An Adopted Catalan

from Catalonia Is Not Spain: A Historical Perspective by Simon Harris

Catalonia Is Not Spain: A Historical Perspective by Simon Harris

Even today, most people who visit Barcelona think they are in Spain. Noticing and understanding the differences between Catalan and Spanish culture is not immediate. I was drawn in particularly by the language and history. Becoming a parent meant that I became increasingly involved in Catalan society. My political position only became clear after the first Partido Popular government came to power in Madrid in 1996. They were so anti-Catalan that they made me feel protective towards my adopted home.


Chapter 1: An Adopted Catalan

When I arrived in Barcelona in 1988, I landed in what I thought was Barcelona, Spain. I had no idea that Catalonia had ever been a separate country or had aspirations of separating from Spain again in the future. I immediately fell in love with life in the city of Barcelona and my early trips up the coast and out into the Catalan countryside convinced me that I'd wound up in a pretty cool place.

» **Data extract**:
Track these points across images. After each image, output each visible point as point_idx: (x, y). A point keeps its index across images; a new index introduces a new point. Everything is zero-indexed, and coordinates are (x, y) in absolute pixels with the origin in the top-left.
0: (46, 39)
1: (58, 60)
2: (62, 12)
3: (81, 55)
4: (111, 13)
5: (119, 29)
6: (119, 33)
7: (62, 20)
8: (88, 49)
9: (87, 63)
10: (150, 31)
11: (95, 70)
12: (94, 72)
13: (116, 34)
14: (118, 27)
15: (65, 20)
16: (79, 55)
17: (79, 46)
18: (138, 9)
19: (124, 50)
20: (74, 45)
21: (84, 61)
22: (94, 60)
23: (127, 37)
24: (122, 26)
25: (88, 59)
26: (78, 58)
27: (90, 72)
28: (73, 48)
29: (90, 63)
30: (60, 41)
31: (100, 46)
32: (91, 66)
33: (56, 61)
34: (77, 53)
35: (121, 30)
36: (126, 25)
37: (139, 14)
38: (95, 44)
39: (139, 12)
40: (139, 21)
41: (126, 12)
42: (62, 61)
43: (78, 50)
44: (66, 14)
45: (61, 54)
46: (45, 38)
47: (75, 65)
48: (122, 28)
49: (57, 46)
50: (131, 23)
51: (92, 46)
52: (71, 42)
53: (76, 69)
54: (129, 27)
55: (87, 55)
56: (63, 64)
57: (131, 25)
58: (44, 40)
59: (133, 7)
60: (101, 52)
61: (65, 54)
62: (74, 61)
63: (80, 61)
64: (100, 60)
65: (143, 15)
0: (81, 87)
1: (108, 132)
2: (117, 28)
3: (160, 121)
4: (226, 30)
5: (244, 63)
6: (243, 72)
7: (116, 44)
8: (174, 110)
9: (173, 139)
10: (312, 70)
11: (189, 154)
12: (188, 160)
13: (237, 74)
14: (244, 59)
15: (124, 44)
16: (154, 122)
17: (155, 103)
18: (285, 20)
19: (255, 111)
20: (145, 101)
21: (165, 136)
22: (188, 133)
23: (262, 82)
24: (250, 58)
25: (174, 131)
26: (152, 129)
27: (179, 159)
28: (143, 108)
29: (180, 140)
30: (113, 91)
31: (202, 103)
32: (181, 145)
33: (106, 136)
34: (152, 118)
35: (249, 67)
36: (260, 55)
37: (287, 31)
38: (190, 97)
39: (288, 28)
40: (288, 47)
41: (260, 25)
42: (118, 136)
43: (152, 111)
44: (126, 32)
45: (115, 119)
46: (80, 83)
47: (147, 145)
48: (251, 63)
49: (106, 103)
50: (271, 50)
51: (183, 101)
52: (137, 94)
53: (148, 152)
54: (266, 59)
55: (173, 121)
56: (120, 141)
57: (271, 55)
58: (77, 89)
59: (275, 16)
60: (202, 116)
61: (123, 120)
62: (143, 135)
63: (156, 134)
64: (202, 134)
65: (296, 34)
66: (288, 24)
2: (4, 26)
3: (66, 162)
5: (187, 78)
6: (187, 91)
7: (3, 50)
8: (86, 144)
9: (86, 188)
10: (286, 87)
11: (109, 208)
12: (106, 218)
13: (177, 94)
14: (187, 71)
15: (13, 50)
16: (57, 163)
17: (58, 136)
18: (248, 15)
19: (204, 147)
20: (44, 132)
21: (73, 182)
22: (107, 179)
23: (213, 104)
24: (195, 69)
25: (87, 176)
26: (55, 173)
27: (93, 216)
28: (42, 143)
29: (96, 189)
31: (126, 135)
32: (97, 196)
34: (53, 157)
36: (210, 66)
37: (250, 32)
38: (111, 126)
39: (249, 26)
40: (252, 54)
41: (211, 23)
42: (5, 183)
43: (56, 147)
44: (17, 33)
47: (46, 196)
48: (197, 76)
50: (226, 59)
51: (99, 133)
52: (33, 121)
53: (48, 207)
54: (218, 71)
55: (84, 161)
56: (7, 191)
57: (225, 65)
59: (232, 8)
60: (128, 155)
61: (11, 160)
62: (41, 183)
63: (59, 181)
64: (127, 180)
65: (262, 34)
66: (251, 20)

» **Work item**:
Pick up the passage about Catalonia after its final sentence and continue writing it. The data comes from a source separate from the passage about Catalonia.

» **Final answer**:
Catalonia still felt like a region of Spain to me so given the choice of two languages, I opted to learn Spanish rather than Catalan. All the bilingual Catalans spoke Spanish anyway and it would also mean I'd be able to get by on jaunts around the rest of Spain.


The process of immersion in Catalan culture was a slow one. I suppose it began by choosing to support FC Barcelona rather than Real Madrid and continued as I started to watch more and more television in Catalan. In those days, Spanish television was as dreadful as it is now and was mainly game shows, South American soap operas and dumb gossip programmes.

I vividly remember the first time I switched the dial on my cheap portable TV over to Catalan TV3 and was greeted by an episode of Star Trek: The Next Generation. In fact, the 'Space the final frontier..' introduction was the first thing I ever memorised in the Catalan language. What's more, I was probably feeling a bit homesick and lots of British series were shown on TV3. Dubbed versions of sitcoms, such as Fawlty Towers, The Young Ones, Some Mothers Do 'Ave 'Em and Yes, Minister, and the soaps Eastenders, Coronation Street and Neighbours all made me feel much more at home even if it was a little surrealistic hearing Michael Crawford say 'Oooh, Betty ...' and then continue in Catalan.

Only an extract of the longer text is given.